**TASK PROMPT:** Please give back every entry in full, word for word, but none of the pictures.

# # #

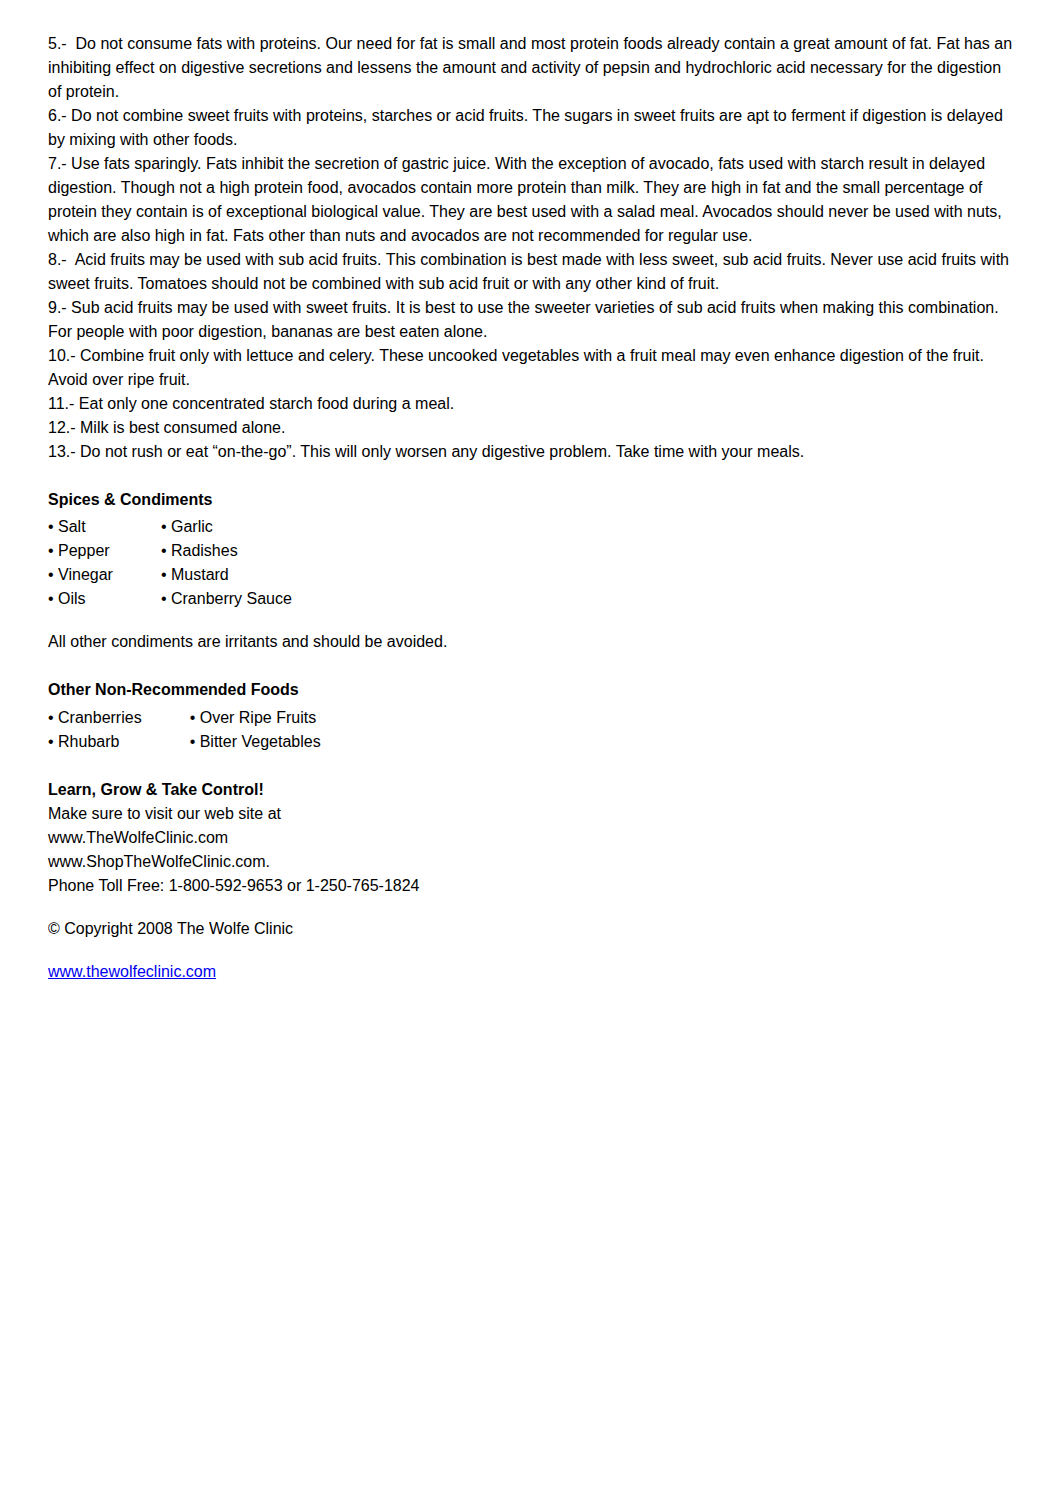5.- Do not consume fats with proteins. Our need for fat is small and most protein foods already contain a great amount of fat. Fat has an inhibiting effect on digestive secretions and lessens the amount and activity of pepsin and hydrochloric acid necessary for the digestion of protein.
6.- Do not combine sweet fruits with proteins, starches or acid fruits. The sugars in sweet fruits are apt to ferment if digestion is delayed by mixing with other foods.
7.- Use fats sparingly. Fats inhibit the secretion of gastric juice. With the exception of avocado, fats used with starch result in delayed digestion. Though not a high protein food, avocados contain more protein than milk. They are high in fat and the small percentage of protein they contain is of exceptional biological value. They are best used with a salad meal. Avocados should never be used with nuts, which are also high in fat. Fats other than nuts and avocados are not recommended for regular use.
8.- Acid fruits may be used with sub acid fruits. This combination is best made with less sweet, sub acid fruits. Never use acid fruits with sweet fruits. Tomatoes should not be combined with sub acid fruit or with any other kind of fruit.
9.- Sub acid fruits may be used with sweet fruits. It is best to use the sweeter varieties of sub acid fruits when making this combination. For people with poor digestion, bananas are best eaten alone.
10.- Combine fruit only with lettuce and celery. These uncooked vegetables with a fruit meal may even enhance digestion of the fruit. Avoid over ripe fruit.
11.- Eat only one concentrated starch food during a meal.
12.- Milk is best consumed alone.
13.- Do not rush or eat “on-the-go”. This will only worsen any digestive problem. Take time with your meals.
Spices & Condiments
| • Salt | • Garlic |
| • Pepper | • Radishes |
| • Vinegar | • Mustard |
| • Oils | • Cranberry Sauce |
All other condiments are irritants and should be avoided.
Other Non-Recommended Foods
| • Cranberries | • Over Ripe Fruits |
| • Rhubarb | • Bitter Vegetables |
Learn, Grow & Take Control!
Make sure to visit our web site at
www.TheWolfeClinic.com
www.ShopTheWolfeClinic.com.
Phone Toll Free: 1-800-592-9653 or 1-250-765-1824
© Copyright 2008 The Wolfe Clinic
www.thewolfeclinic.com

# # #

**YOUR RESPONSE:**
5.- Do not consume fats with proteins. Our need for fat is small and most protein foods already contain a great amount of fat. Fat has an inhibiting effect on digestive secretions and lessens the amount and activity of pepsin and hydrochloric acid necessary for the digestion of protein.
6.- Do not combine sweet fruits with proteins, starches or acid fruits. The sugars in sweet fruits are apt to ferment if digestion is delayed by mixing with other foods.
7.- Use fats sparingly. Fats inhibit the secretion of gastric juice. With the exception of avocado, fats used with starch result in delayed digestion. Though not a high protein food, avocados contain more protein than milk. They are high in fat and the small percentage of protein they contain is of exceptional biological value. They are best used with a salad meal. Avocados should never be used with nuts, which are also high in fat. Fats other than nuts and avocados are not recommended for regular use.
8.- Acid fruits may be used with sub acid fruits. This combination is best made with less sweet, sub acid fruits. Never use acid fruits with sweet fruits. Tomatoes should not be combined with sub acid fruit or with any other kind of fruit.
9.- Sub acid fruits may be used with sweet fruits. It is best to use the sweeter varieties of sub acid fruits when making this combination. For people with poor digestion, bananas are best eaten alone.
10.- Combine fruit only with lettuce and celery. These uncooked vegetables with a fruit meal may even enhance digestion of the fruit. Avoid over ripe fruit.
11.- Eat only one concentrated starch food during a meal.
12.- Milk is best consumed alone.
13.- Do not rush or eat “on-the-go”. This will only worsen any digestive problem. Take time with your meals.
Spices & Condiments
| • Salt | • Garlic |
| • Pepper | • Radishes |
| • Vinegar | • Mustard |
| • Oils | • Cranberry Sauce |
All other condiments are irritants and should be avoided.
Other Non-Recommended Foods
| • Cranberries | • Over Ripe Fruits |
| • Rhubarb | • Bitter Vegetables |
Learn, Grow & Take Control!
Make sure to visit our web site at
www.TheWolfeClinic.com
www.ShopTheWolfeClinic.com.
Phone Toll Free: 1-800-592-9653 or 1-250-765-1824
© Copyright 2008 The Wolfe Clinic
www.thewolfeclinic.com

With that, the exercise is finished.